I’ve seen Ely Buendia’s public persona morph like a thousand suns. And by that I don’t mean that I’ve kept track of the colossal shifts in his wardrobe, or that I’ve privately mapped a tangled history of all the hairstyles he’s sported throughout his storied career. In short, I don’t mean to refer to his appearance, but, rather, how he appears as a personality: how he receives his fans, how he fields questions about his former band, how he addresses demands to perform his best-known works. All of this—despite still being an active music creator—and trends be damned. He’s told me in the past that he has finally embraced what the Eraserheads have become in popular culture, and would rather not fight how his work with them is viewed by the larger public. Damn, I’ve seen him get stopped in mid-mall-stroll, a baby thrust into his arms for a photograph, a scene you’d typically imagine involving politicians. When he was in the middle of all that ‘90s media frenzy, a soft-spoken twentysomething whose chops were anchored on various fashions—Rico J. Puno’s and John Lennon’s, The Smiths’ and APO Hiking Society’s—he virtually had no say in the shaping of public opinion of his material, and outside forces (mainstream media, his band’s record label, the charts) somehow curated his material for him. They indirectly decided how Ely Buendia the musical artist would be remembered, and he had a phase where he would even openly discredit himself or downplay the magnitude of his “hits.” Things have since changed. “It’s ironic. I’m at a point in my life where I’d rather have the audience know every song than try to convince them that my preferences are better,” he tells this writer. He is, in fact, playing a show dubbed, quite straightforwardly, as Ely Buendia Performs His Greatest Hits, which happens August 3 at the Hard Rock Café in Makati.
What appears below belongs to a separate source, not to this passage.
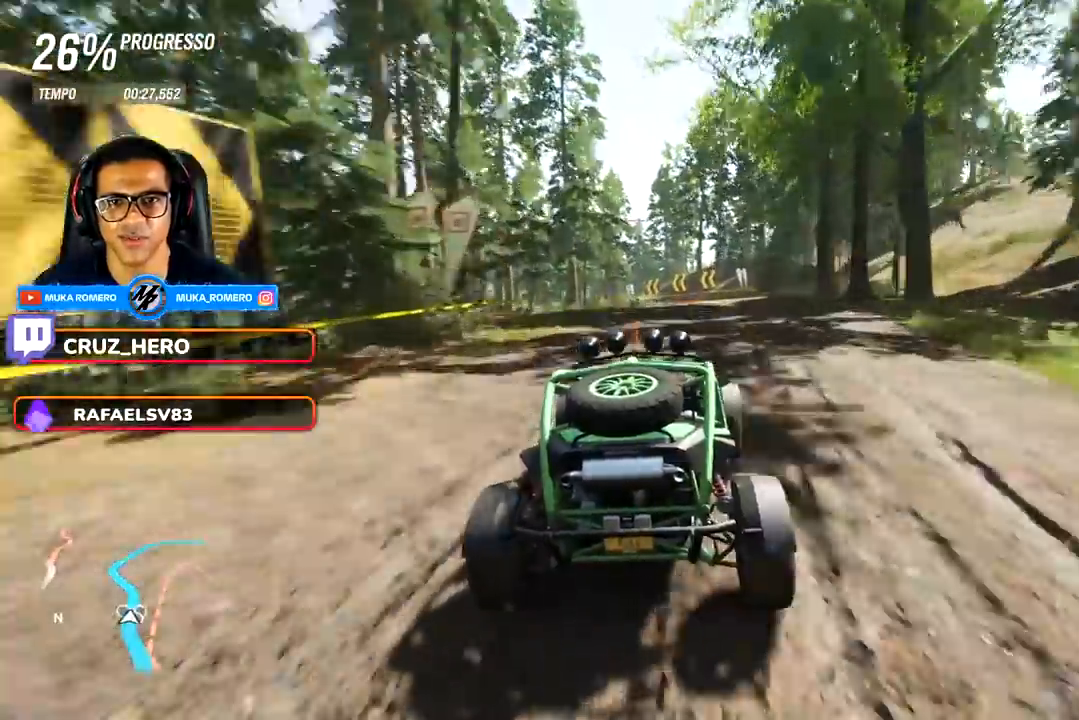
{"buttons": ["R2"], "left_stick": "center", "right_stick": "center", "events": [[233, "left_stick", "left"], [383, "left_stick", "center"]]}
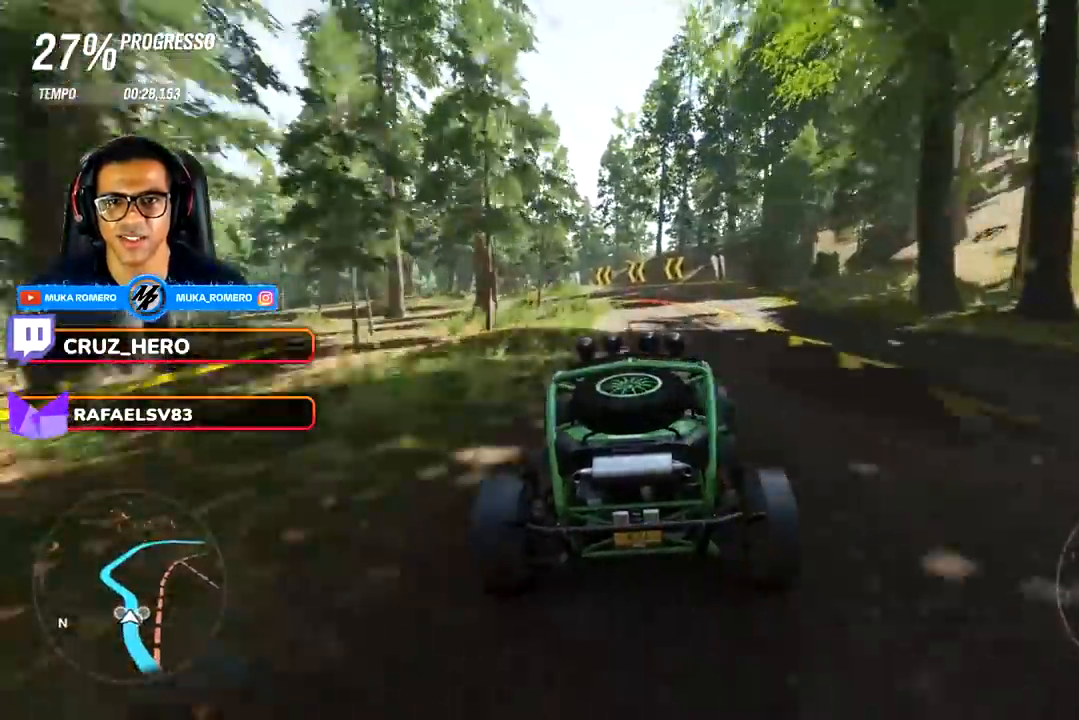
{"buttons": ["R2"], "left_stick": "center", "right_stick": "center", "events": [[33, "left_stick", "down-left"], [133, "left_stick", "center"]]}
That being said, however, there were gaping holes in the proper appreciation of his catalogue, the most criminal of which is the audience’s overlooking of his first solo outing, Wanted: Bedspacer, from 2000. Apart from the self-titled single, a bit of down-tempo electro-pop that reeked of tranquil domesticity (or at least a pining for it), the rest of this otherwise genius release is, as earlier suggested, overlooked: a plain-looking girl shunned in favor of the outwardly more stunning. “Wanted: Bedspacer marked a time in my life when other alternatives in my music and life were becoming more apparent,” Buendia says. “It’s a cliché, but it was me basically trying to get out of the corner I had written myself into.” After the dissolution of his old band, he found himself in lo-fi, stoner-rock outfit The Mongols, whose 2004 debut Buddha’s Pest (not to mention the indie release that predated it by a year, A Fraction of a Second), though largely seen as a mere attempt by the singer-songwriter to shed himself of the trappings of yesteryears, was a natural progression in his music. He insists, “I wasn’t trying to prove anything. Everything was pointing to that sound [from the time of the Eraserheads’] Carbon Stereoxide anyway,” referring of course to the heavier, tonally darker output (read: “Keeper,” “Bulakbol”) from the short-lived quartet that counted current Pupil bandmates Yan Yuzon and Dok Sergio, as well as frequent studio collaborator Jerome Velasco, in its lineup. But, alas, “People weren’t that interested in turning a new leaf,” Buendia says. These same people will, however, ultimately warm up to Pupil, his present band, mainly on the strength of the songwriting and the newfangled instrumentation of his cohorts.
Buendia’s collaborative spirit remains to this day. In 2010, he finished the record that he began with the late Francis Magalona, In Love and War, with a little help from his friends. “Every time I hear a band I like, I always fantasize about being frontman of that band. This album made some of those fantasies come true.” As we speak, he has almost completed studio work for the first release by Oktaves, the group that puts together the members of Hilera with erstwhile Jerks guitarist Nitoy Adriano and himself. “I like to act as casting director in finding a collaborator. I try to find the best person to interpret what I’m trying to put across,” he speaks of his eye for creative partners.
And speaking of partners, Ely’s coming together with a different band for his solo show (which, as earlier mentioned, happens August 3 at the Hard Rock Café in Makati). “I finally get to work with Kakoy Legaspi, as well as get reunited with old college mate Simon Tan on bass. I respect and admire each and every one of these musicians.” Meanwhile, Chino David, who Buendia says is “doing a bang-up job despite the limited resources,” will be acting as the show’s musical director.
Tickets to the show need to be purchased in advance. Instructions here. Proceeds will go to the benefit of the A. Mabini Youth Center. “We’re trying to come up with enough money to build a youth center in Manila where kids can find useful alternatives to how they spend their time,” Ely says.